Apesar da importância do tema e de não haver jurisprudência consolidada da corte sobre a questão, ele será julgado em plenário virtual, o que significa que não haverá debate entre os ministros, que devem incluir seus votos no sistema até o próximo dia 18.

Entre os pontos que serão discutidos no julgamento estão os conceitos de terra tradicionalmente ocupada por indígenas e a tese do marco temporal, que não está prevista na Constituição e que, na prática, trava demarcações.

O caso concreto que será discutido se refere a um recurso extraordinário em uma ação de reintegração de posse movida contra o povo indígena xokleng, em Santa Catarina.
O processo esteve na pauta no ano passado, mas foi adiado pelo presidente da corte, ministro Luiz Fux, que não o incluiu no calendário deste semestre do plenário físico –onde há debate, ainda que por videoconferência.

O que diz a Constituição?

A Constituição Federal de 1988 diz que “são reconhecidos aos índios sua organização social, costumes, línguas, crenças e tradições, e os direitos originários sobre as terras que tradicionalmente ocupam, competindo à União demarcá-las, proteger e fazer respeitar todos os seus bens”.

Também estabelece que “são terras tradicionalmente ocupadas pelos índios as por eles habitadas em caráter permanente, as utilizadas para suas atividades produtivas, as imprescindíveis à preservação dos recursos ambientais necessários a seu bem-estar e as necessárias a sua reprodução física e cultural, segundo seus usos, costumes e tradições”.

Além disso, determina que tais terras são inalienáveis e indisponíveis, ou seja, não podem ser vendidas ou cedidas, e que os direitos sobre elas são imprescritíveis, ou seja, não caducam ou prescrevem.

Como funciona a demarcação?

Em linhas gerais, um dos primeiros passos da demarcação de terras indígenas constitui a realização de um estudo técnico com produção de relatório antropológico, que identifica e delimita a área a ser demarcada.
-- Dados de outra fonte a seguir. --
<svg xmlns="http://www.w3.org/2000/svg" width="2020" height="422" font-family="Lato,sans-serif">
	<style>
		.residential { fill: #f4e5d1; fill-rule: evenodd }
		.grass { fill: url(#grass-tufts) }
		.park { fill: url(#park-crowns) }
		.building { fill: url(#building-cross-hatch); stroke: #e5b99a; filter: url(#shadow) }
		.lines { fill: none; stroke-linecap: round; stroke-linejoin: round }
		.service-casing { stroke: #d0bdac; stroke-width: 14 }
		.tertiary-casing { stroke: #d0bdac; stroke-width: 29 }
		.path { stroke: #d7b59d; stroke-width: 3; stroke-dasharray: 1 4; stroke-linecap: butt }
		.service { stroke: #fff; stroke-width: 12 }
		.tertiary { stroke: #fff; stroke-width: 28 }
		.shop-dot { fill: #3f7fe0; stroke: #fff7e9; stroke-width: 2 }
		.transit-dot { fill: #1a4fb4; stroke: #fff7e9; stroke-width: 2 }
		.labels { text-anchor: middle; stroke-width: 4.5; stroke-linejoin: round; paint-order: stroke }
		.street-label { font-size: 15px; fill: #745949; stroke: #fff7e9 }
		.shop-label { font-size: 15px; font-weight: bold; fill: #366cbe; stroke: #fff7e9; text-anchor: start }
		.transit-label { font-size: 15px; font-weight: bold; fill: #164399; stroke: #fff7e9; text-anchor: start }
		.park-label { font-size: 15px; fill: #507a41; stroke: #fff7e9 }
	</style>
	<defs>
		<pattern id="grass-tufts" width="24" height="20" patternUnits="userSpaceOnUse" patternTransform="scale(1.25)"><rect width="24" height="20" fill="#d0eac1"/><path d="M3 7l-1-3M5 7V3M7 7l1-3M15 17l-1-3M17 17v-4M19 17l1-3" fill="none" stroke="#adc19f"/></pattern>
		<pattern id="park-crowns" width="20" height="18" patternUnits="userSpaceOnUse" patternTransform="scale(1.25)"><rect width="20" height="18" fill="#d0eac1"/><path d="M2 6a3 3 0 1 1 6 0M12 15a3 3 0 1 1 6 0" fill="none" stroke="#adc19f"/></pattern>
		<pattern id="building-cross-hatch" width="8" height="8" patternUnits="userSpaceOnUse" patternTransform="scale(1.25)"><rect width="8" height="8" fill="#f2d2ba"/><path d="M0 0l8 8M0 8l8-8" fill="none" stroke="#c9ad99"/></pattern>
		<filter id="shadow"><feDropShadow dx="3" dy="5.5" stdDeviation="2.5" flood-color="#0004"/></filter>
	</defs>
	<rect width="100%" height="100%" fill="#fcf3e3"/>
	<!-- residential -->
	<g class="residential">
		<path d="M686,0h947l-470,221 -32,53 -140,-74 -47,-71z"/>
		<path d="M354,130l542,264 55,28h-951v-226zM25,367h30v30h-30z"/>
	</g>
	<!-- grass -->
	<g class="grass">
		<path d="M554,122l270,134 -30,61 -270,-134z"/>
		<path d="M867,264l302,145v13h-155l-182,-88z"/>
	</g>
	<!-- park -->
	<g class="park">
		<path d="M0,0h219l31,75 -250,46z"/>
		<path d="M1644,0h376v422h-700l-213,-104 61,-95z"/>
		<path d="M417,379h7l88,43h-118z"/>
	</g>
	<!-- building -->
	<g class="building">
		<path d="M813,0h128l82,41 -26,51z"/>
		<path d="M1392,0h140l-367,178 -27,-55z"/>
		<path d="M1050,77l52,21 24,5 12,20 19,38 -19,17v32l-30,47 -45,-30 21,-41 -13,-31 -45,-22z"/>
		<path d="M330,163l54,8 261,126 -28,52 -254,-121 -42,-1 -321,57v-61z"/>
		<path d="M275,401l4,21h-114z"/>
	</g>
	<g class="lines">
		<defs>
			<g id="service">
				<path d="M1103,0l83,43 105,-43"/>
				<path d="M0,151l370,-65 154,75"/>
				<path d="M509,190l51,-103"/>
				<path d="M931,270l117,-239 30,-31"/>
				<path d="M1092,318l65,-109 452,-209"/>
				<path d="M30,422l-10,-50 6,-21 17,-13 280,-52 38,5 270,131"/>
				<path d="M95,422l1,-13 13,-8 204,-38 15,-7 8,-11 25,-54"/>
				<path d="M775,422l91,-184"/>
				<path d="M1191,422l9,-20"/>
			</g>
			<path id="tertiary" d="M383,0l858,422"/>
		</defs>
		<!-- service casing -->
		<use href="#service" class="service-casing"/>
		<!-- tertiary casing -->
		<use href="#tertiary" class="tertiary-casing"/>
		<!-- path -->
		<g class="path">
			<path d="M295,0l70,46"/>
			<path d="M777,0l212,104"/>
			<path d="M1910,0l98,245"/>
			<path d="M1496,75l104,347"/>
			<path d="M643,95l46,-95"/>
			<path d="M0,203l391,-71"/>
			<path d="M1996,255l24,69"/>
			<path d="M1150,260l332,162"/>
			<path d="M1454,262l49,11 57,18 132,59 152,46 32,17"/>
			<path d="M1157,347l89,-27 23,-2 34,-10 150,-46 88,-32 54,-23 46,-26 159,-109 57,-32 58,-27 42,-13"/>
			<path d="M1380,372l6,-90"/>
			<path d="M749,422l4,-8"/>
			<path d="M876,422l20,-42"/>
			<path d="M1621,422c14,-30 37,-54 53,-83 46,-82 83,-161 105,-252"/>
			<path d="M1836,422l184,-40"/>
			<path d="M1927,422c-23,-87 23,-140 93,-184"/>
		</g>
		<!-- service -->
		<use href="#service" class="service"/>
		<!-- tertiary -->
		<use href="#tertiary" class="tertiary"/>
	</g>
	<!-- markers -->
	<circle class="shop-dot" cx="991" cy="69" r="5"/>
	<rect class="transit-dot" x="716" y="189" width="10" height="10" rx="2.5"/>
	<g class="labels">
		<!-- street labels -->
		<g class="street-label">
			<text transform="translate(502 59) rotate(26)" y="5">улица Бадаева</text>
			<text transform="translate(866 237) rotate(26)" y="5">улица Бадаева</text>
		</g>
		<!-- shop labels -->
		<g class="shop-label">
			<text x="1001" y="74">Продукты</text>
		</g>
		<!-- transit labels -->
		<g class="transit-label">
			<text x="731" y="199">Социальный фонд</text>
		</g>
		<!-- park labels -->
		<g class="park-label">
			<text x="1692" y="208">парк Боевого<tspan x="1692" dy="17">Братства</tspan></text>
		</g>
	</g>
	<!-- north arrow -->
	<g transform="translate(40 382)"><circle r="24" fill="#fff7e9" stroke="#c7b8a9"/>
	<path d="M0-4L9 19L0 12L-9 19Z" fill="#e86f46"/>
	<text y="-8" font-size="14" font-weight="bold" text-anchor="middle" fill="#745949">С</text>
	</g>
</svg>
Essa etapa fica a cargo da Funai (Fundação Nacional do Índio).

A fase seguinte é feita pelo Ministério da Justiça, por meio da publicação de uma portaria declaratória. A demarcação é então homologada pela Presidência da República por decreto.

O que é a tese do marco temporal?

Segundo tal tese jurídica, defendida por ruralistas, os indígenas que não estavam em suas terras em 5 de outubro de 1988 – data da promulgação da Constituição – não teriam mais direito sobre elas, ainda que existam pareceres antropológicos demonstrando que elas pertenceram a seus antepassados.

A tese é criticada por advogados especializados em direitos dos povos indígenas, pois acabaria por validar e legalizar invasões e violências cometidas contra indígenas anteriormente à Constituição de 1988.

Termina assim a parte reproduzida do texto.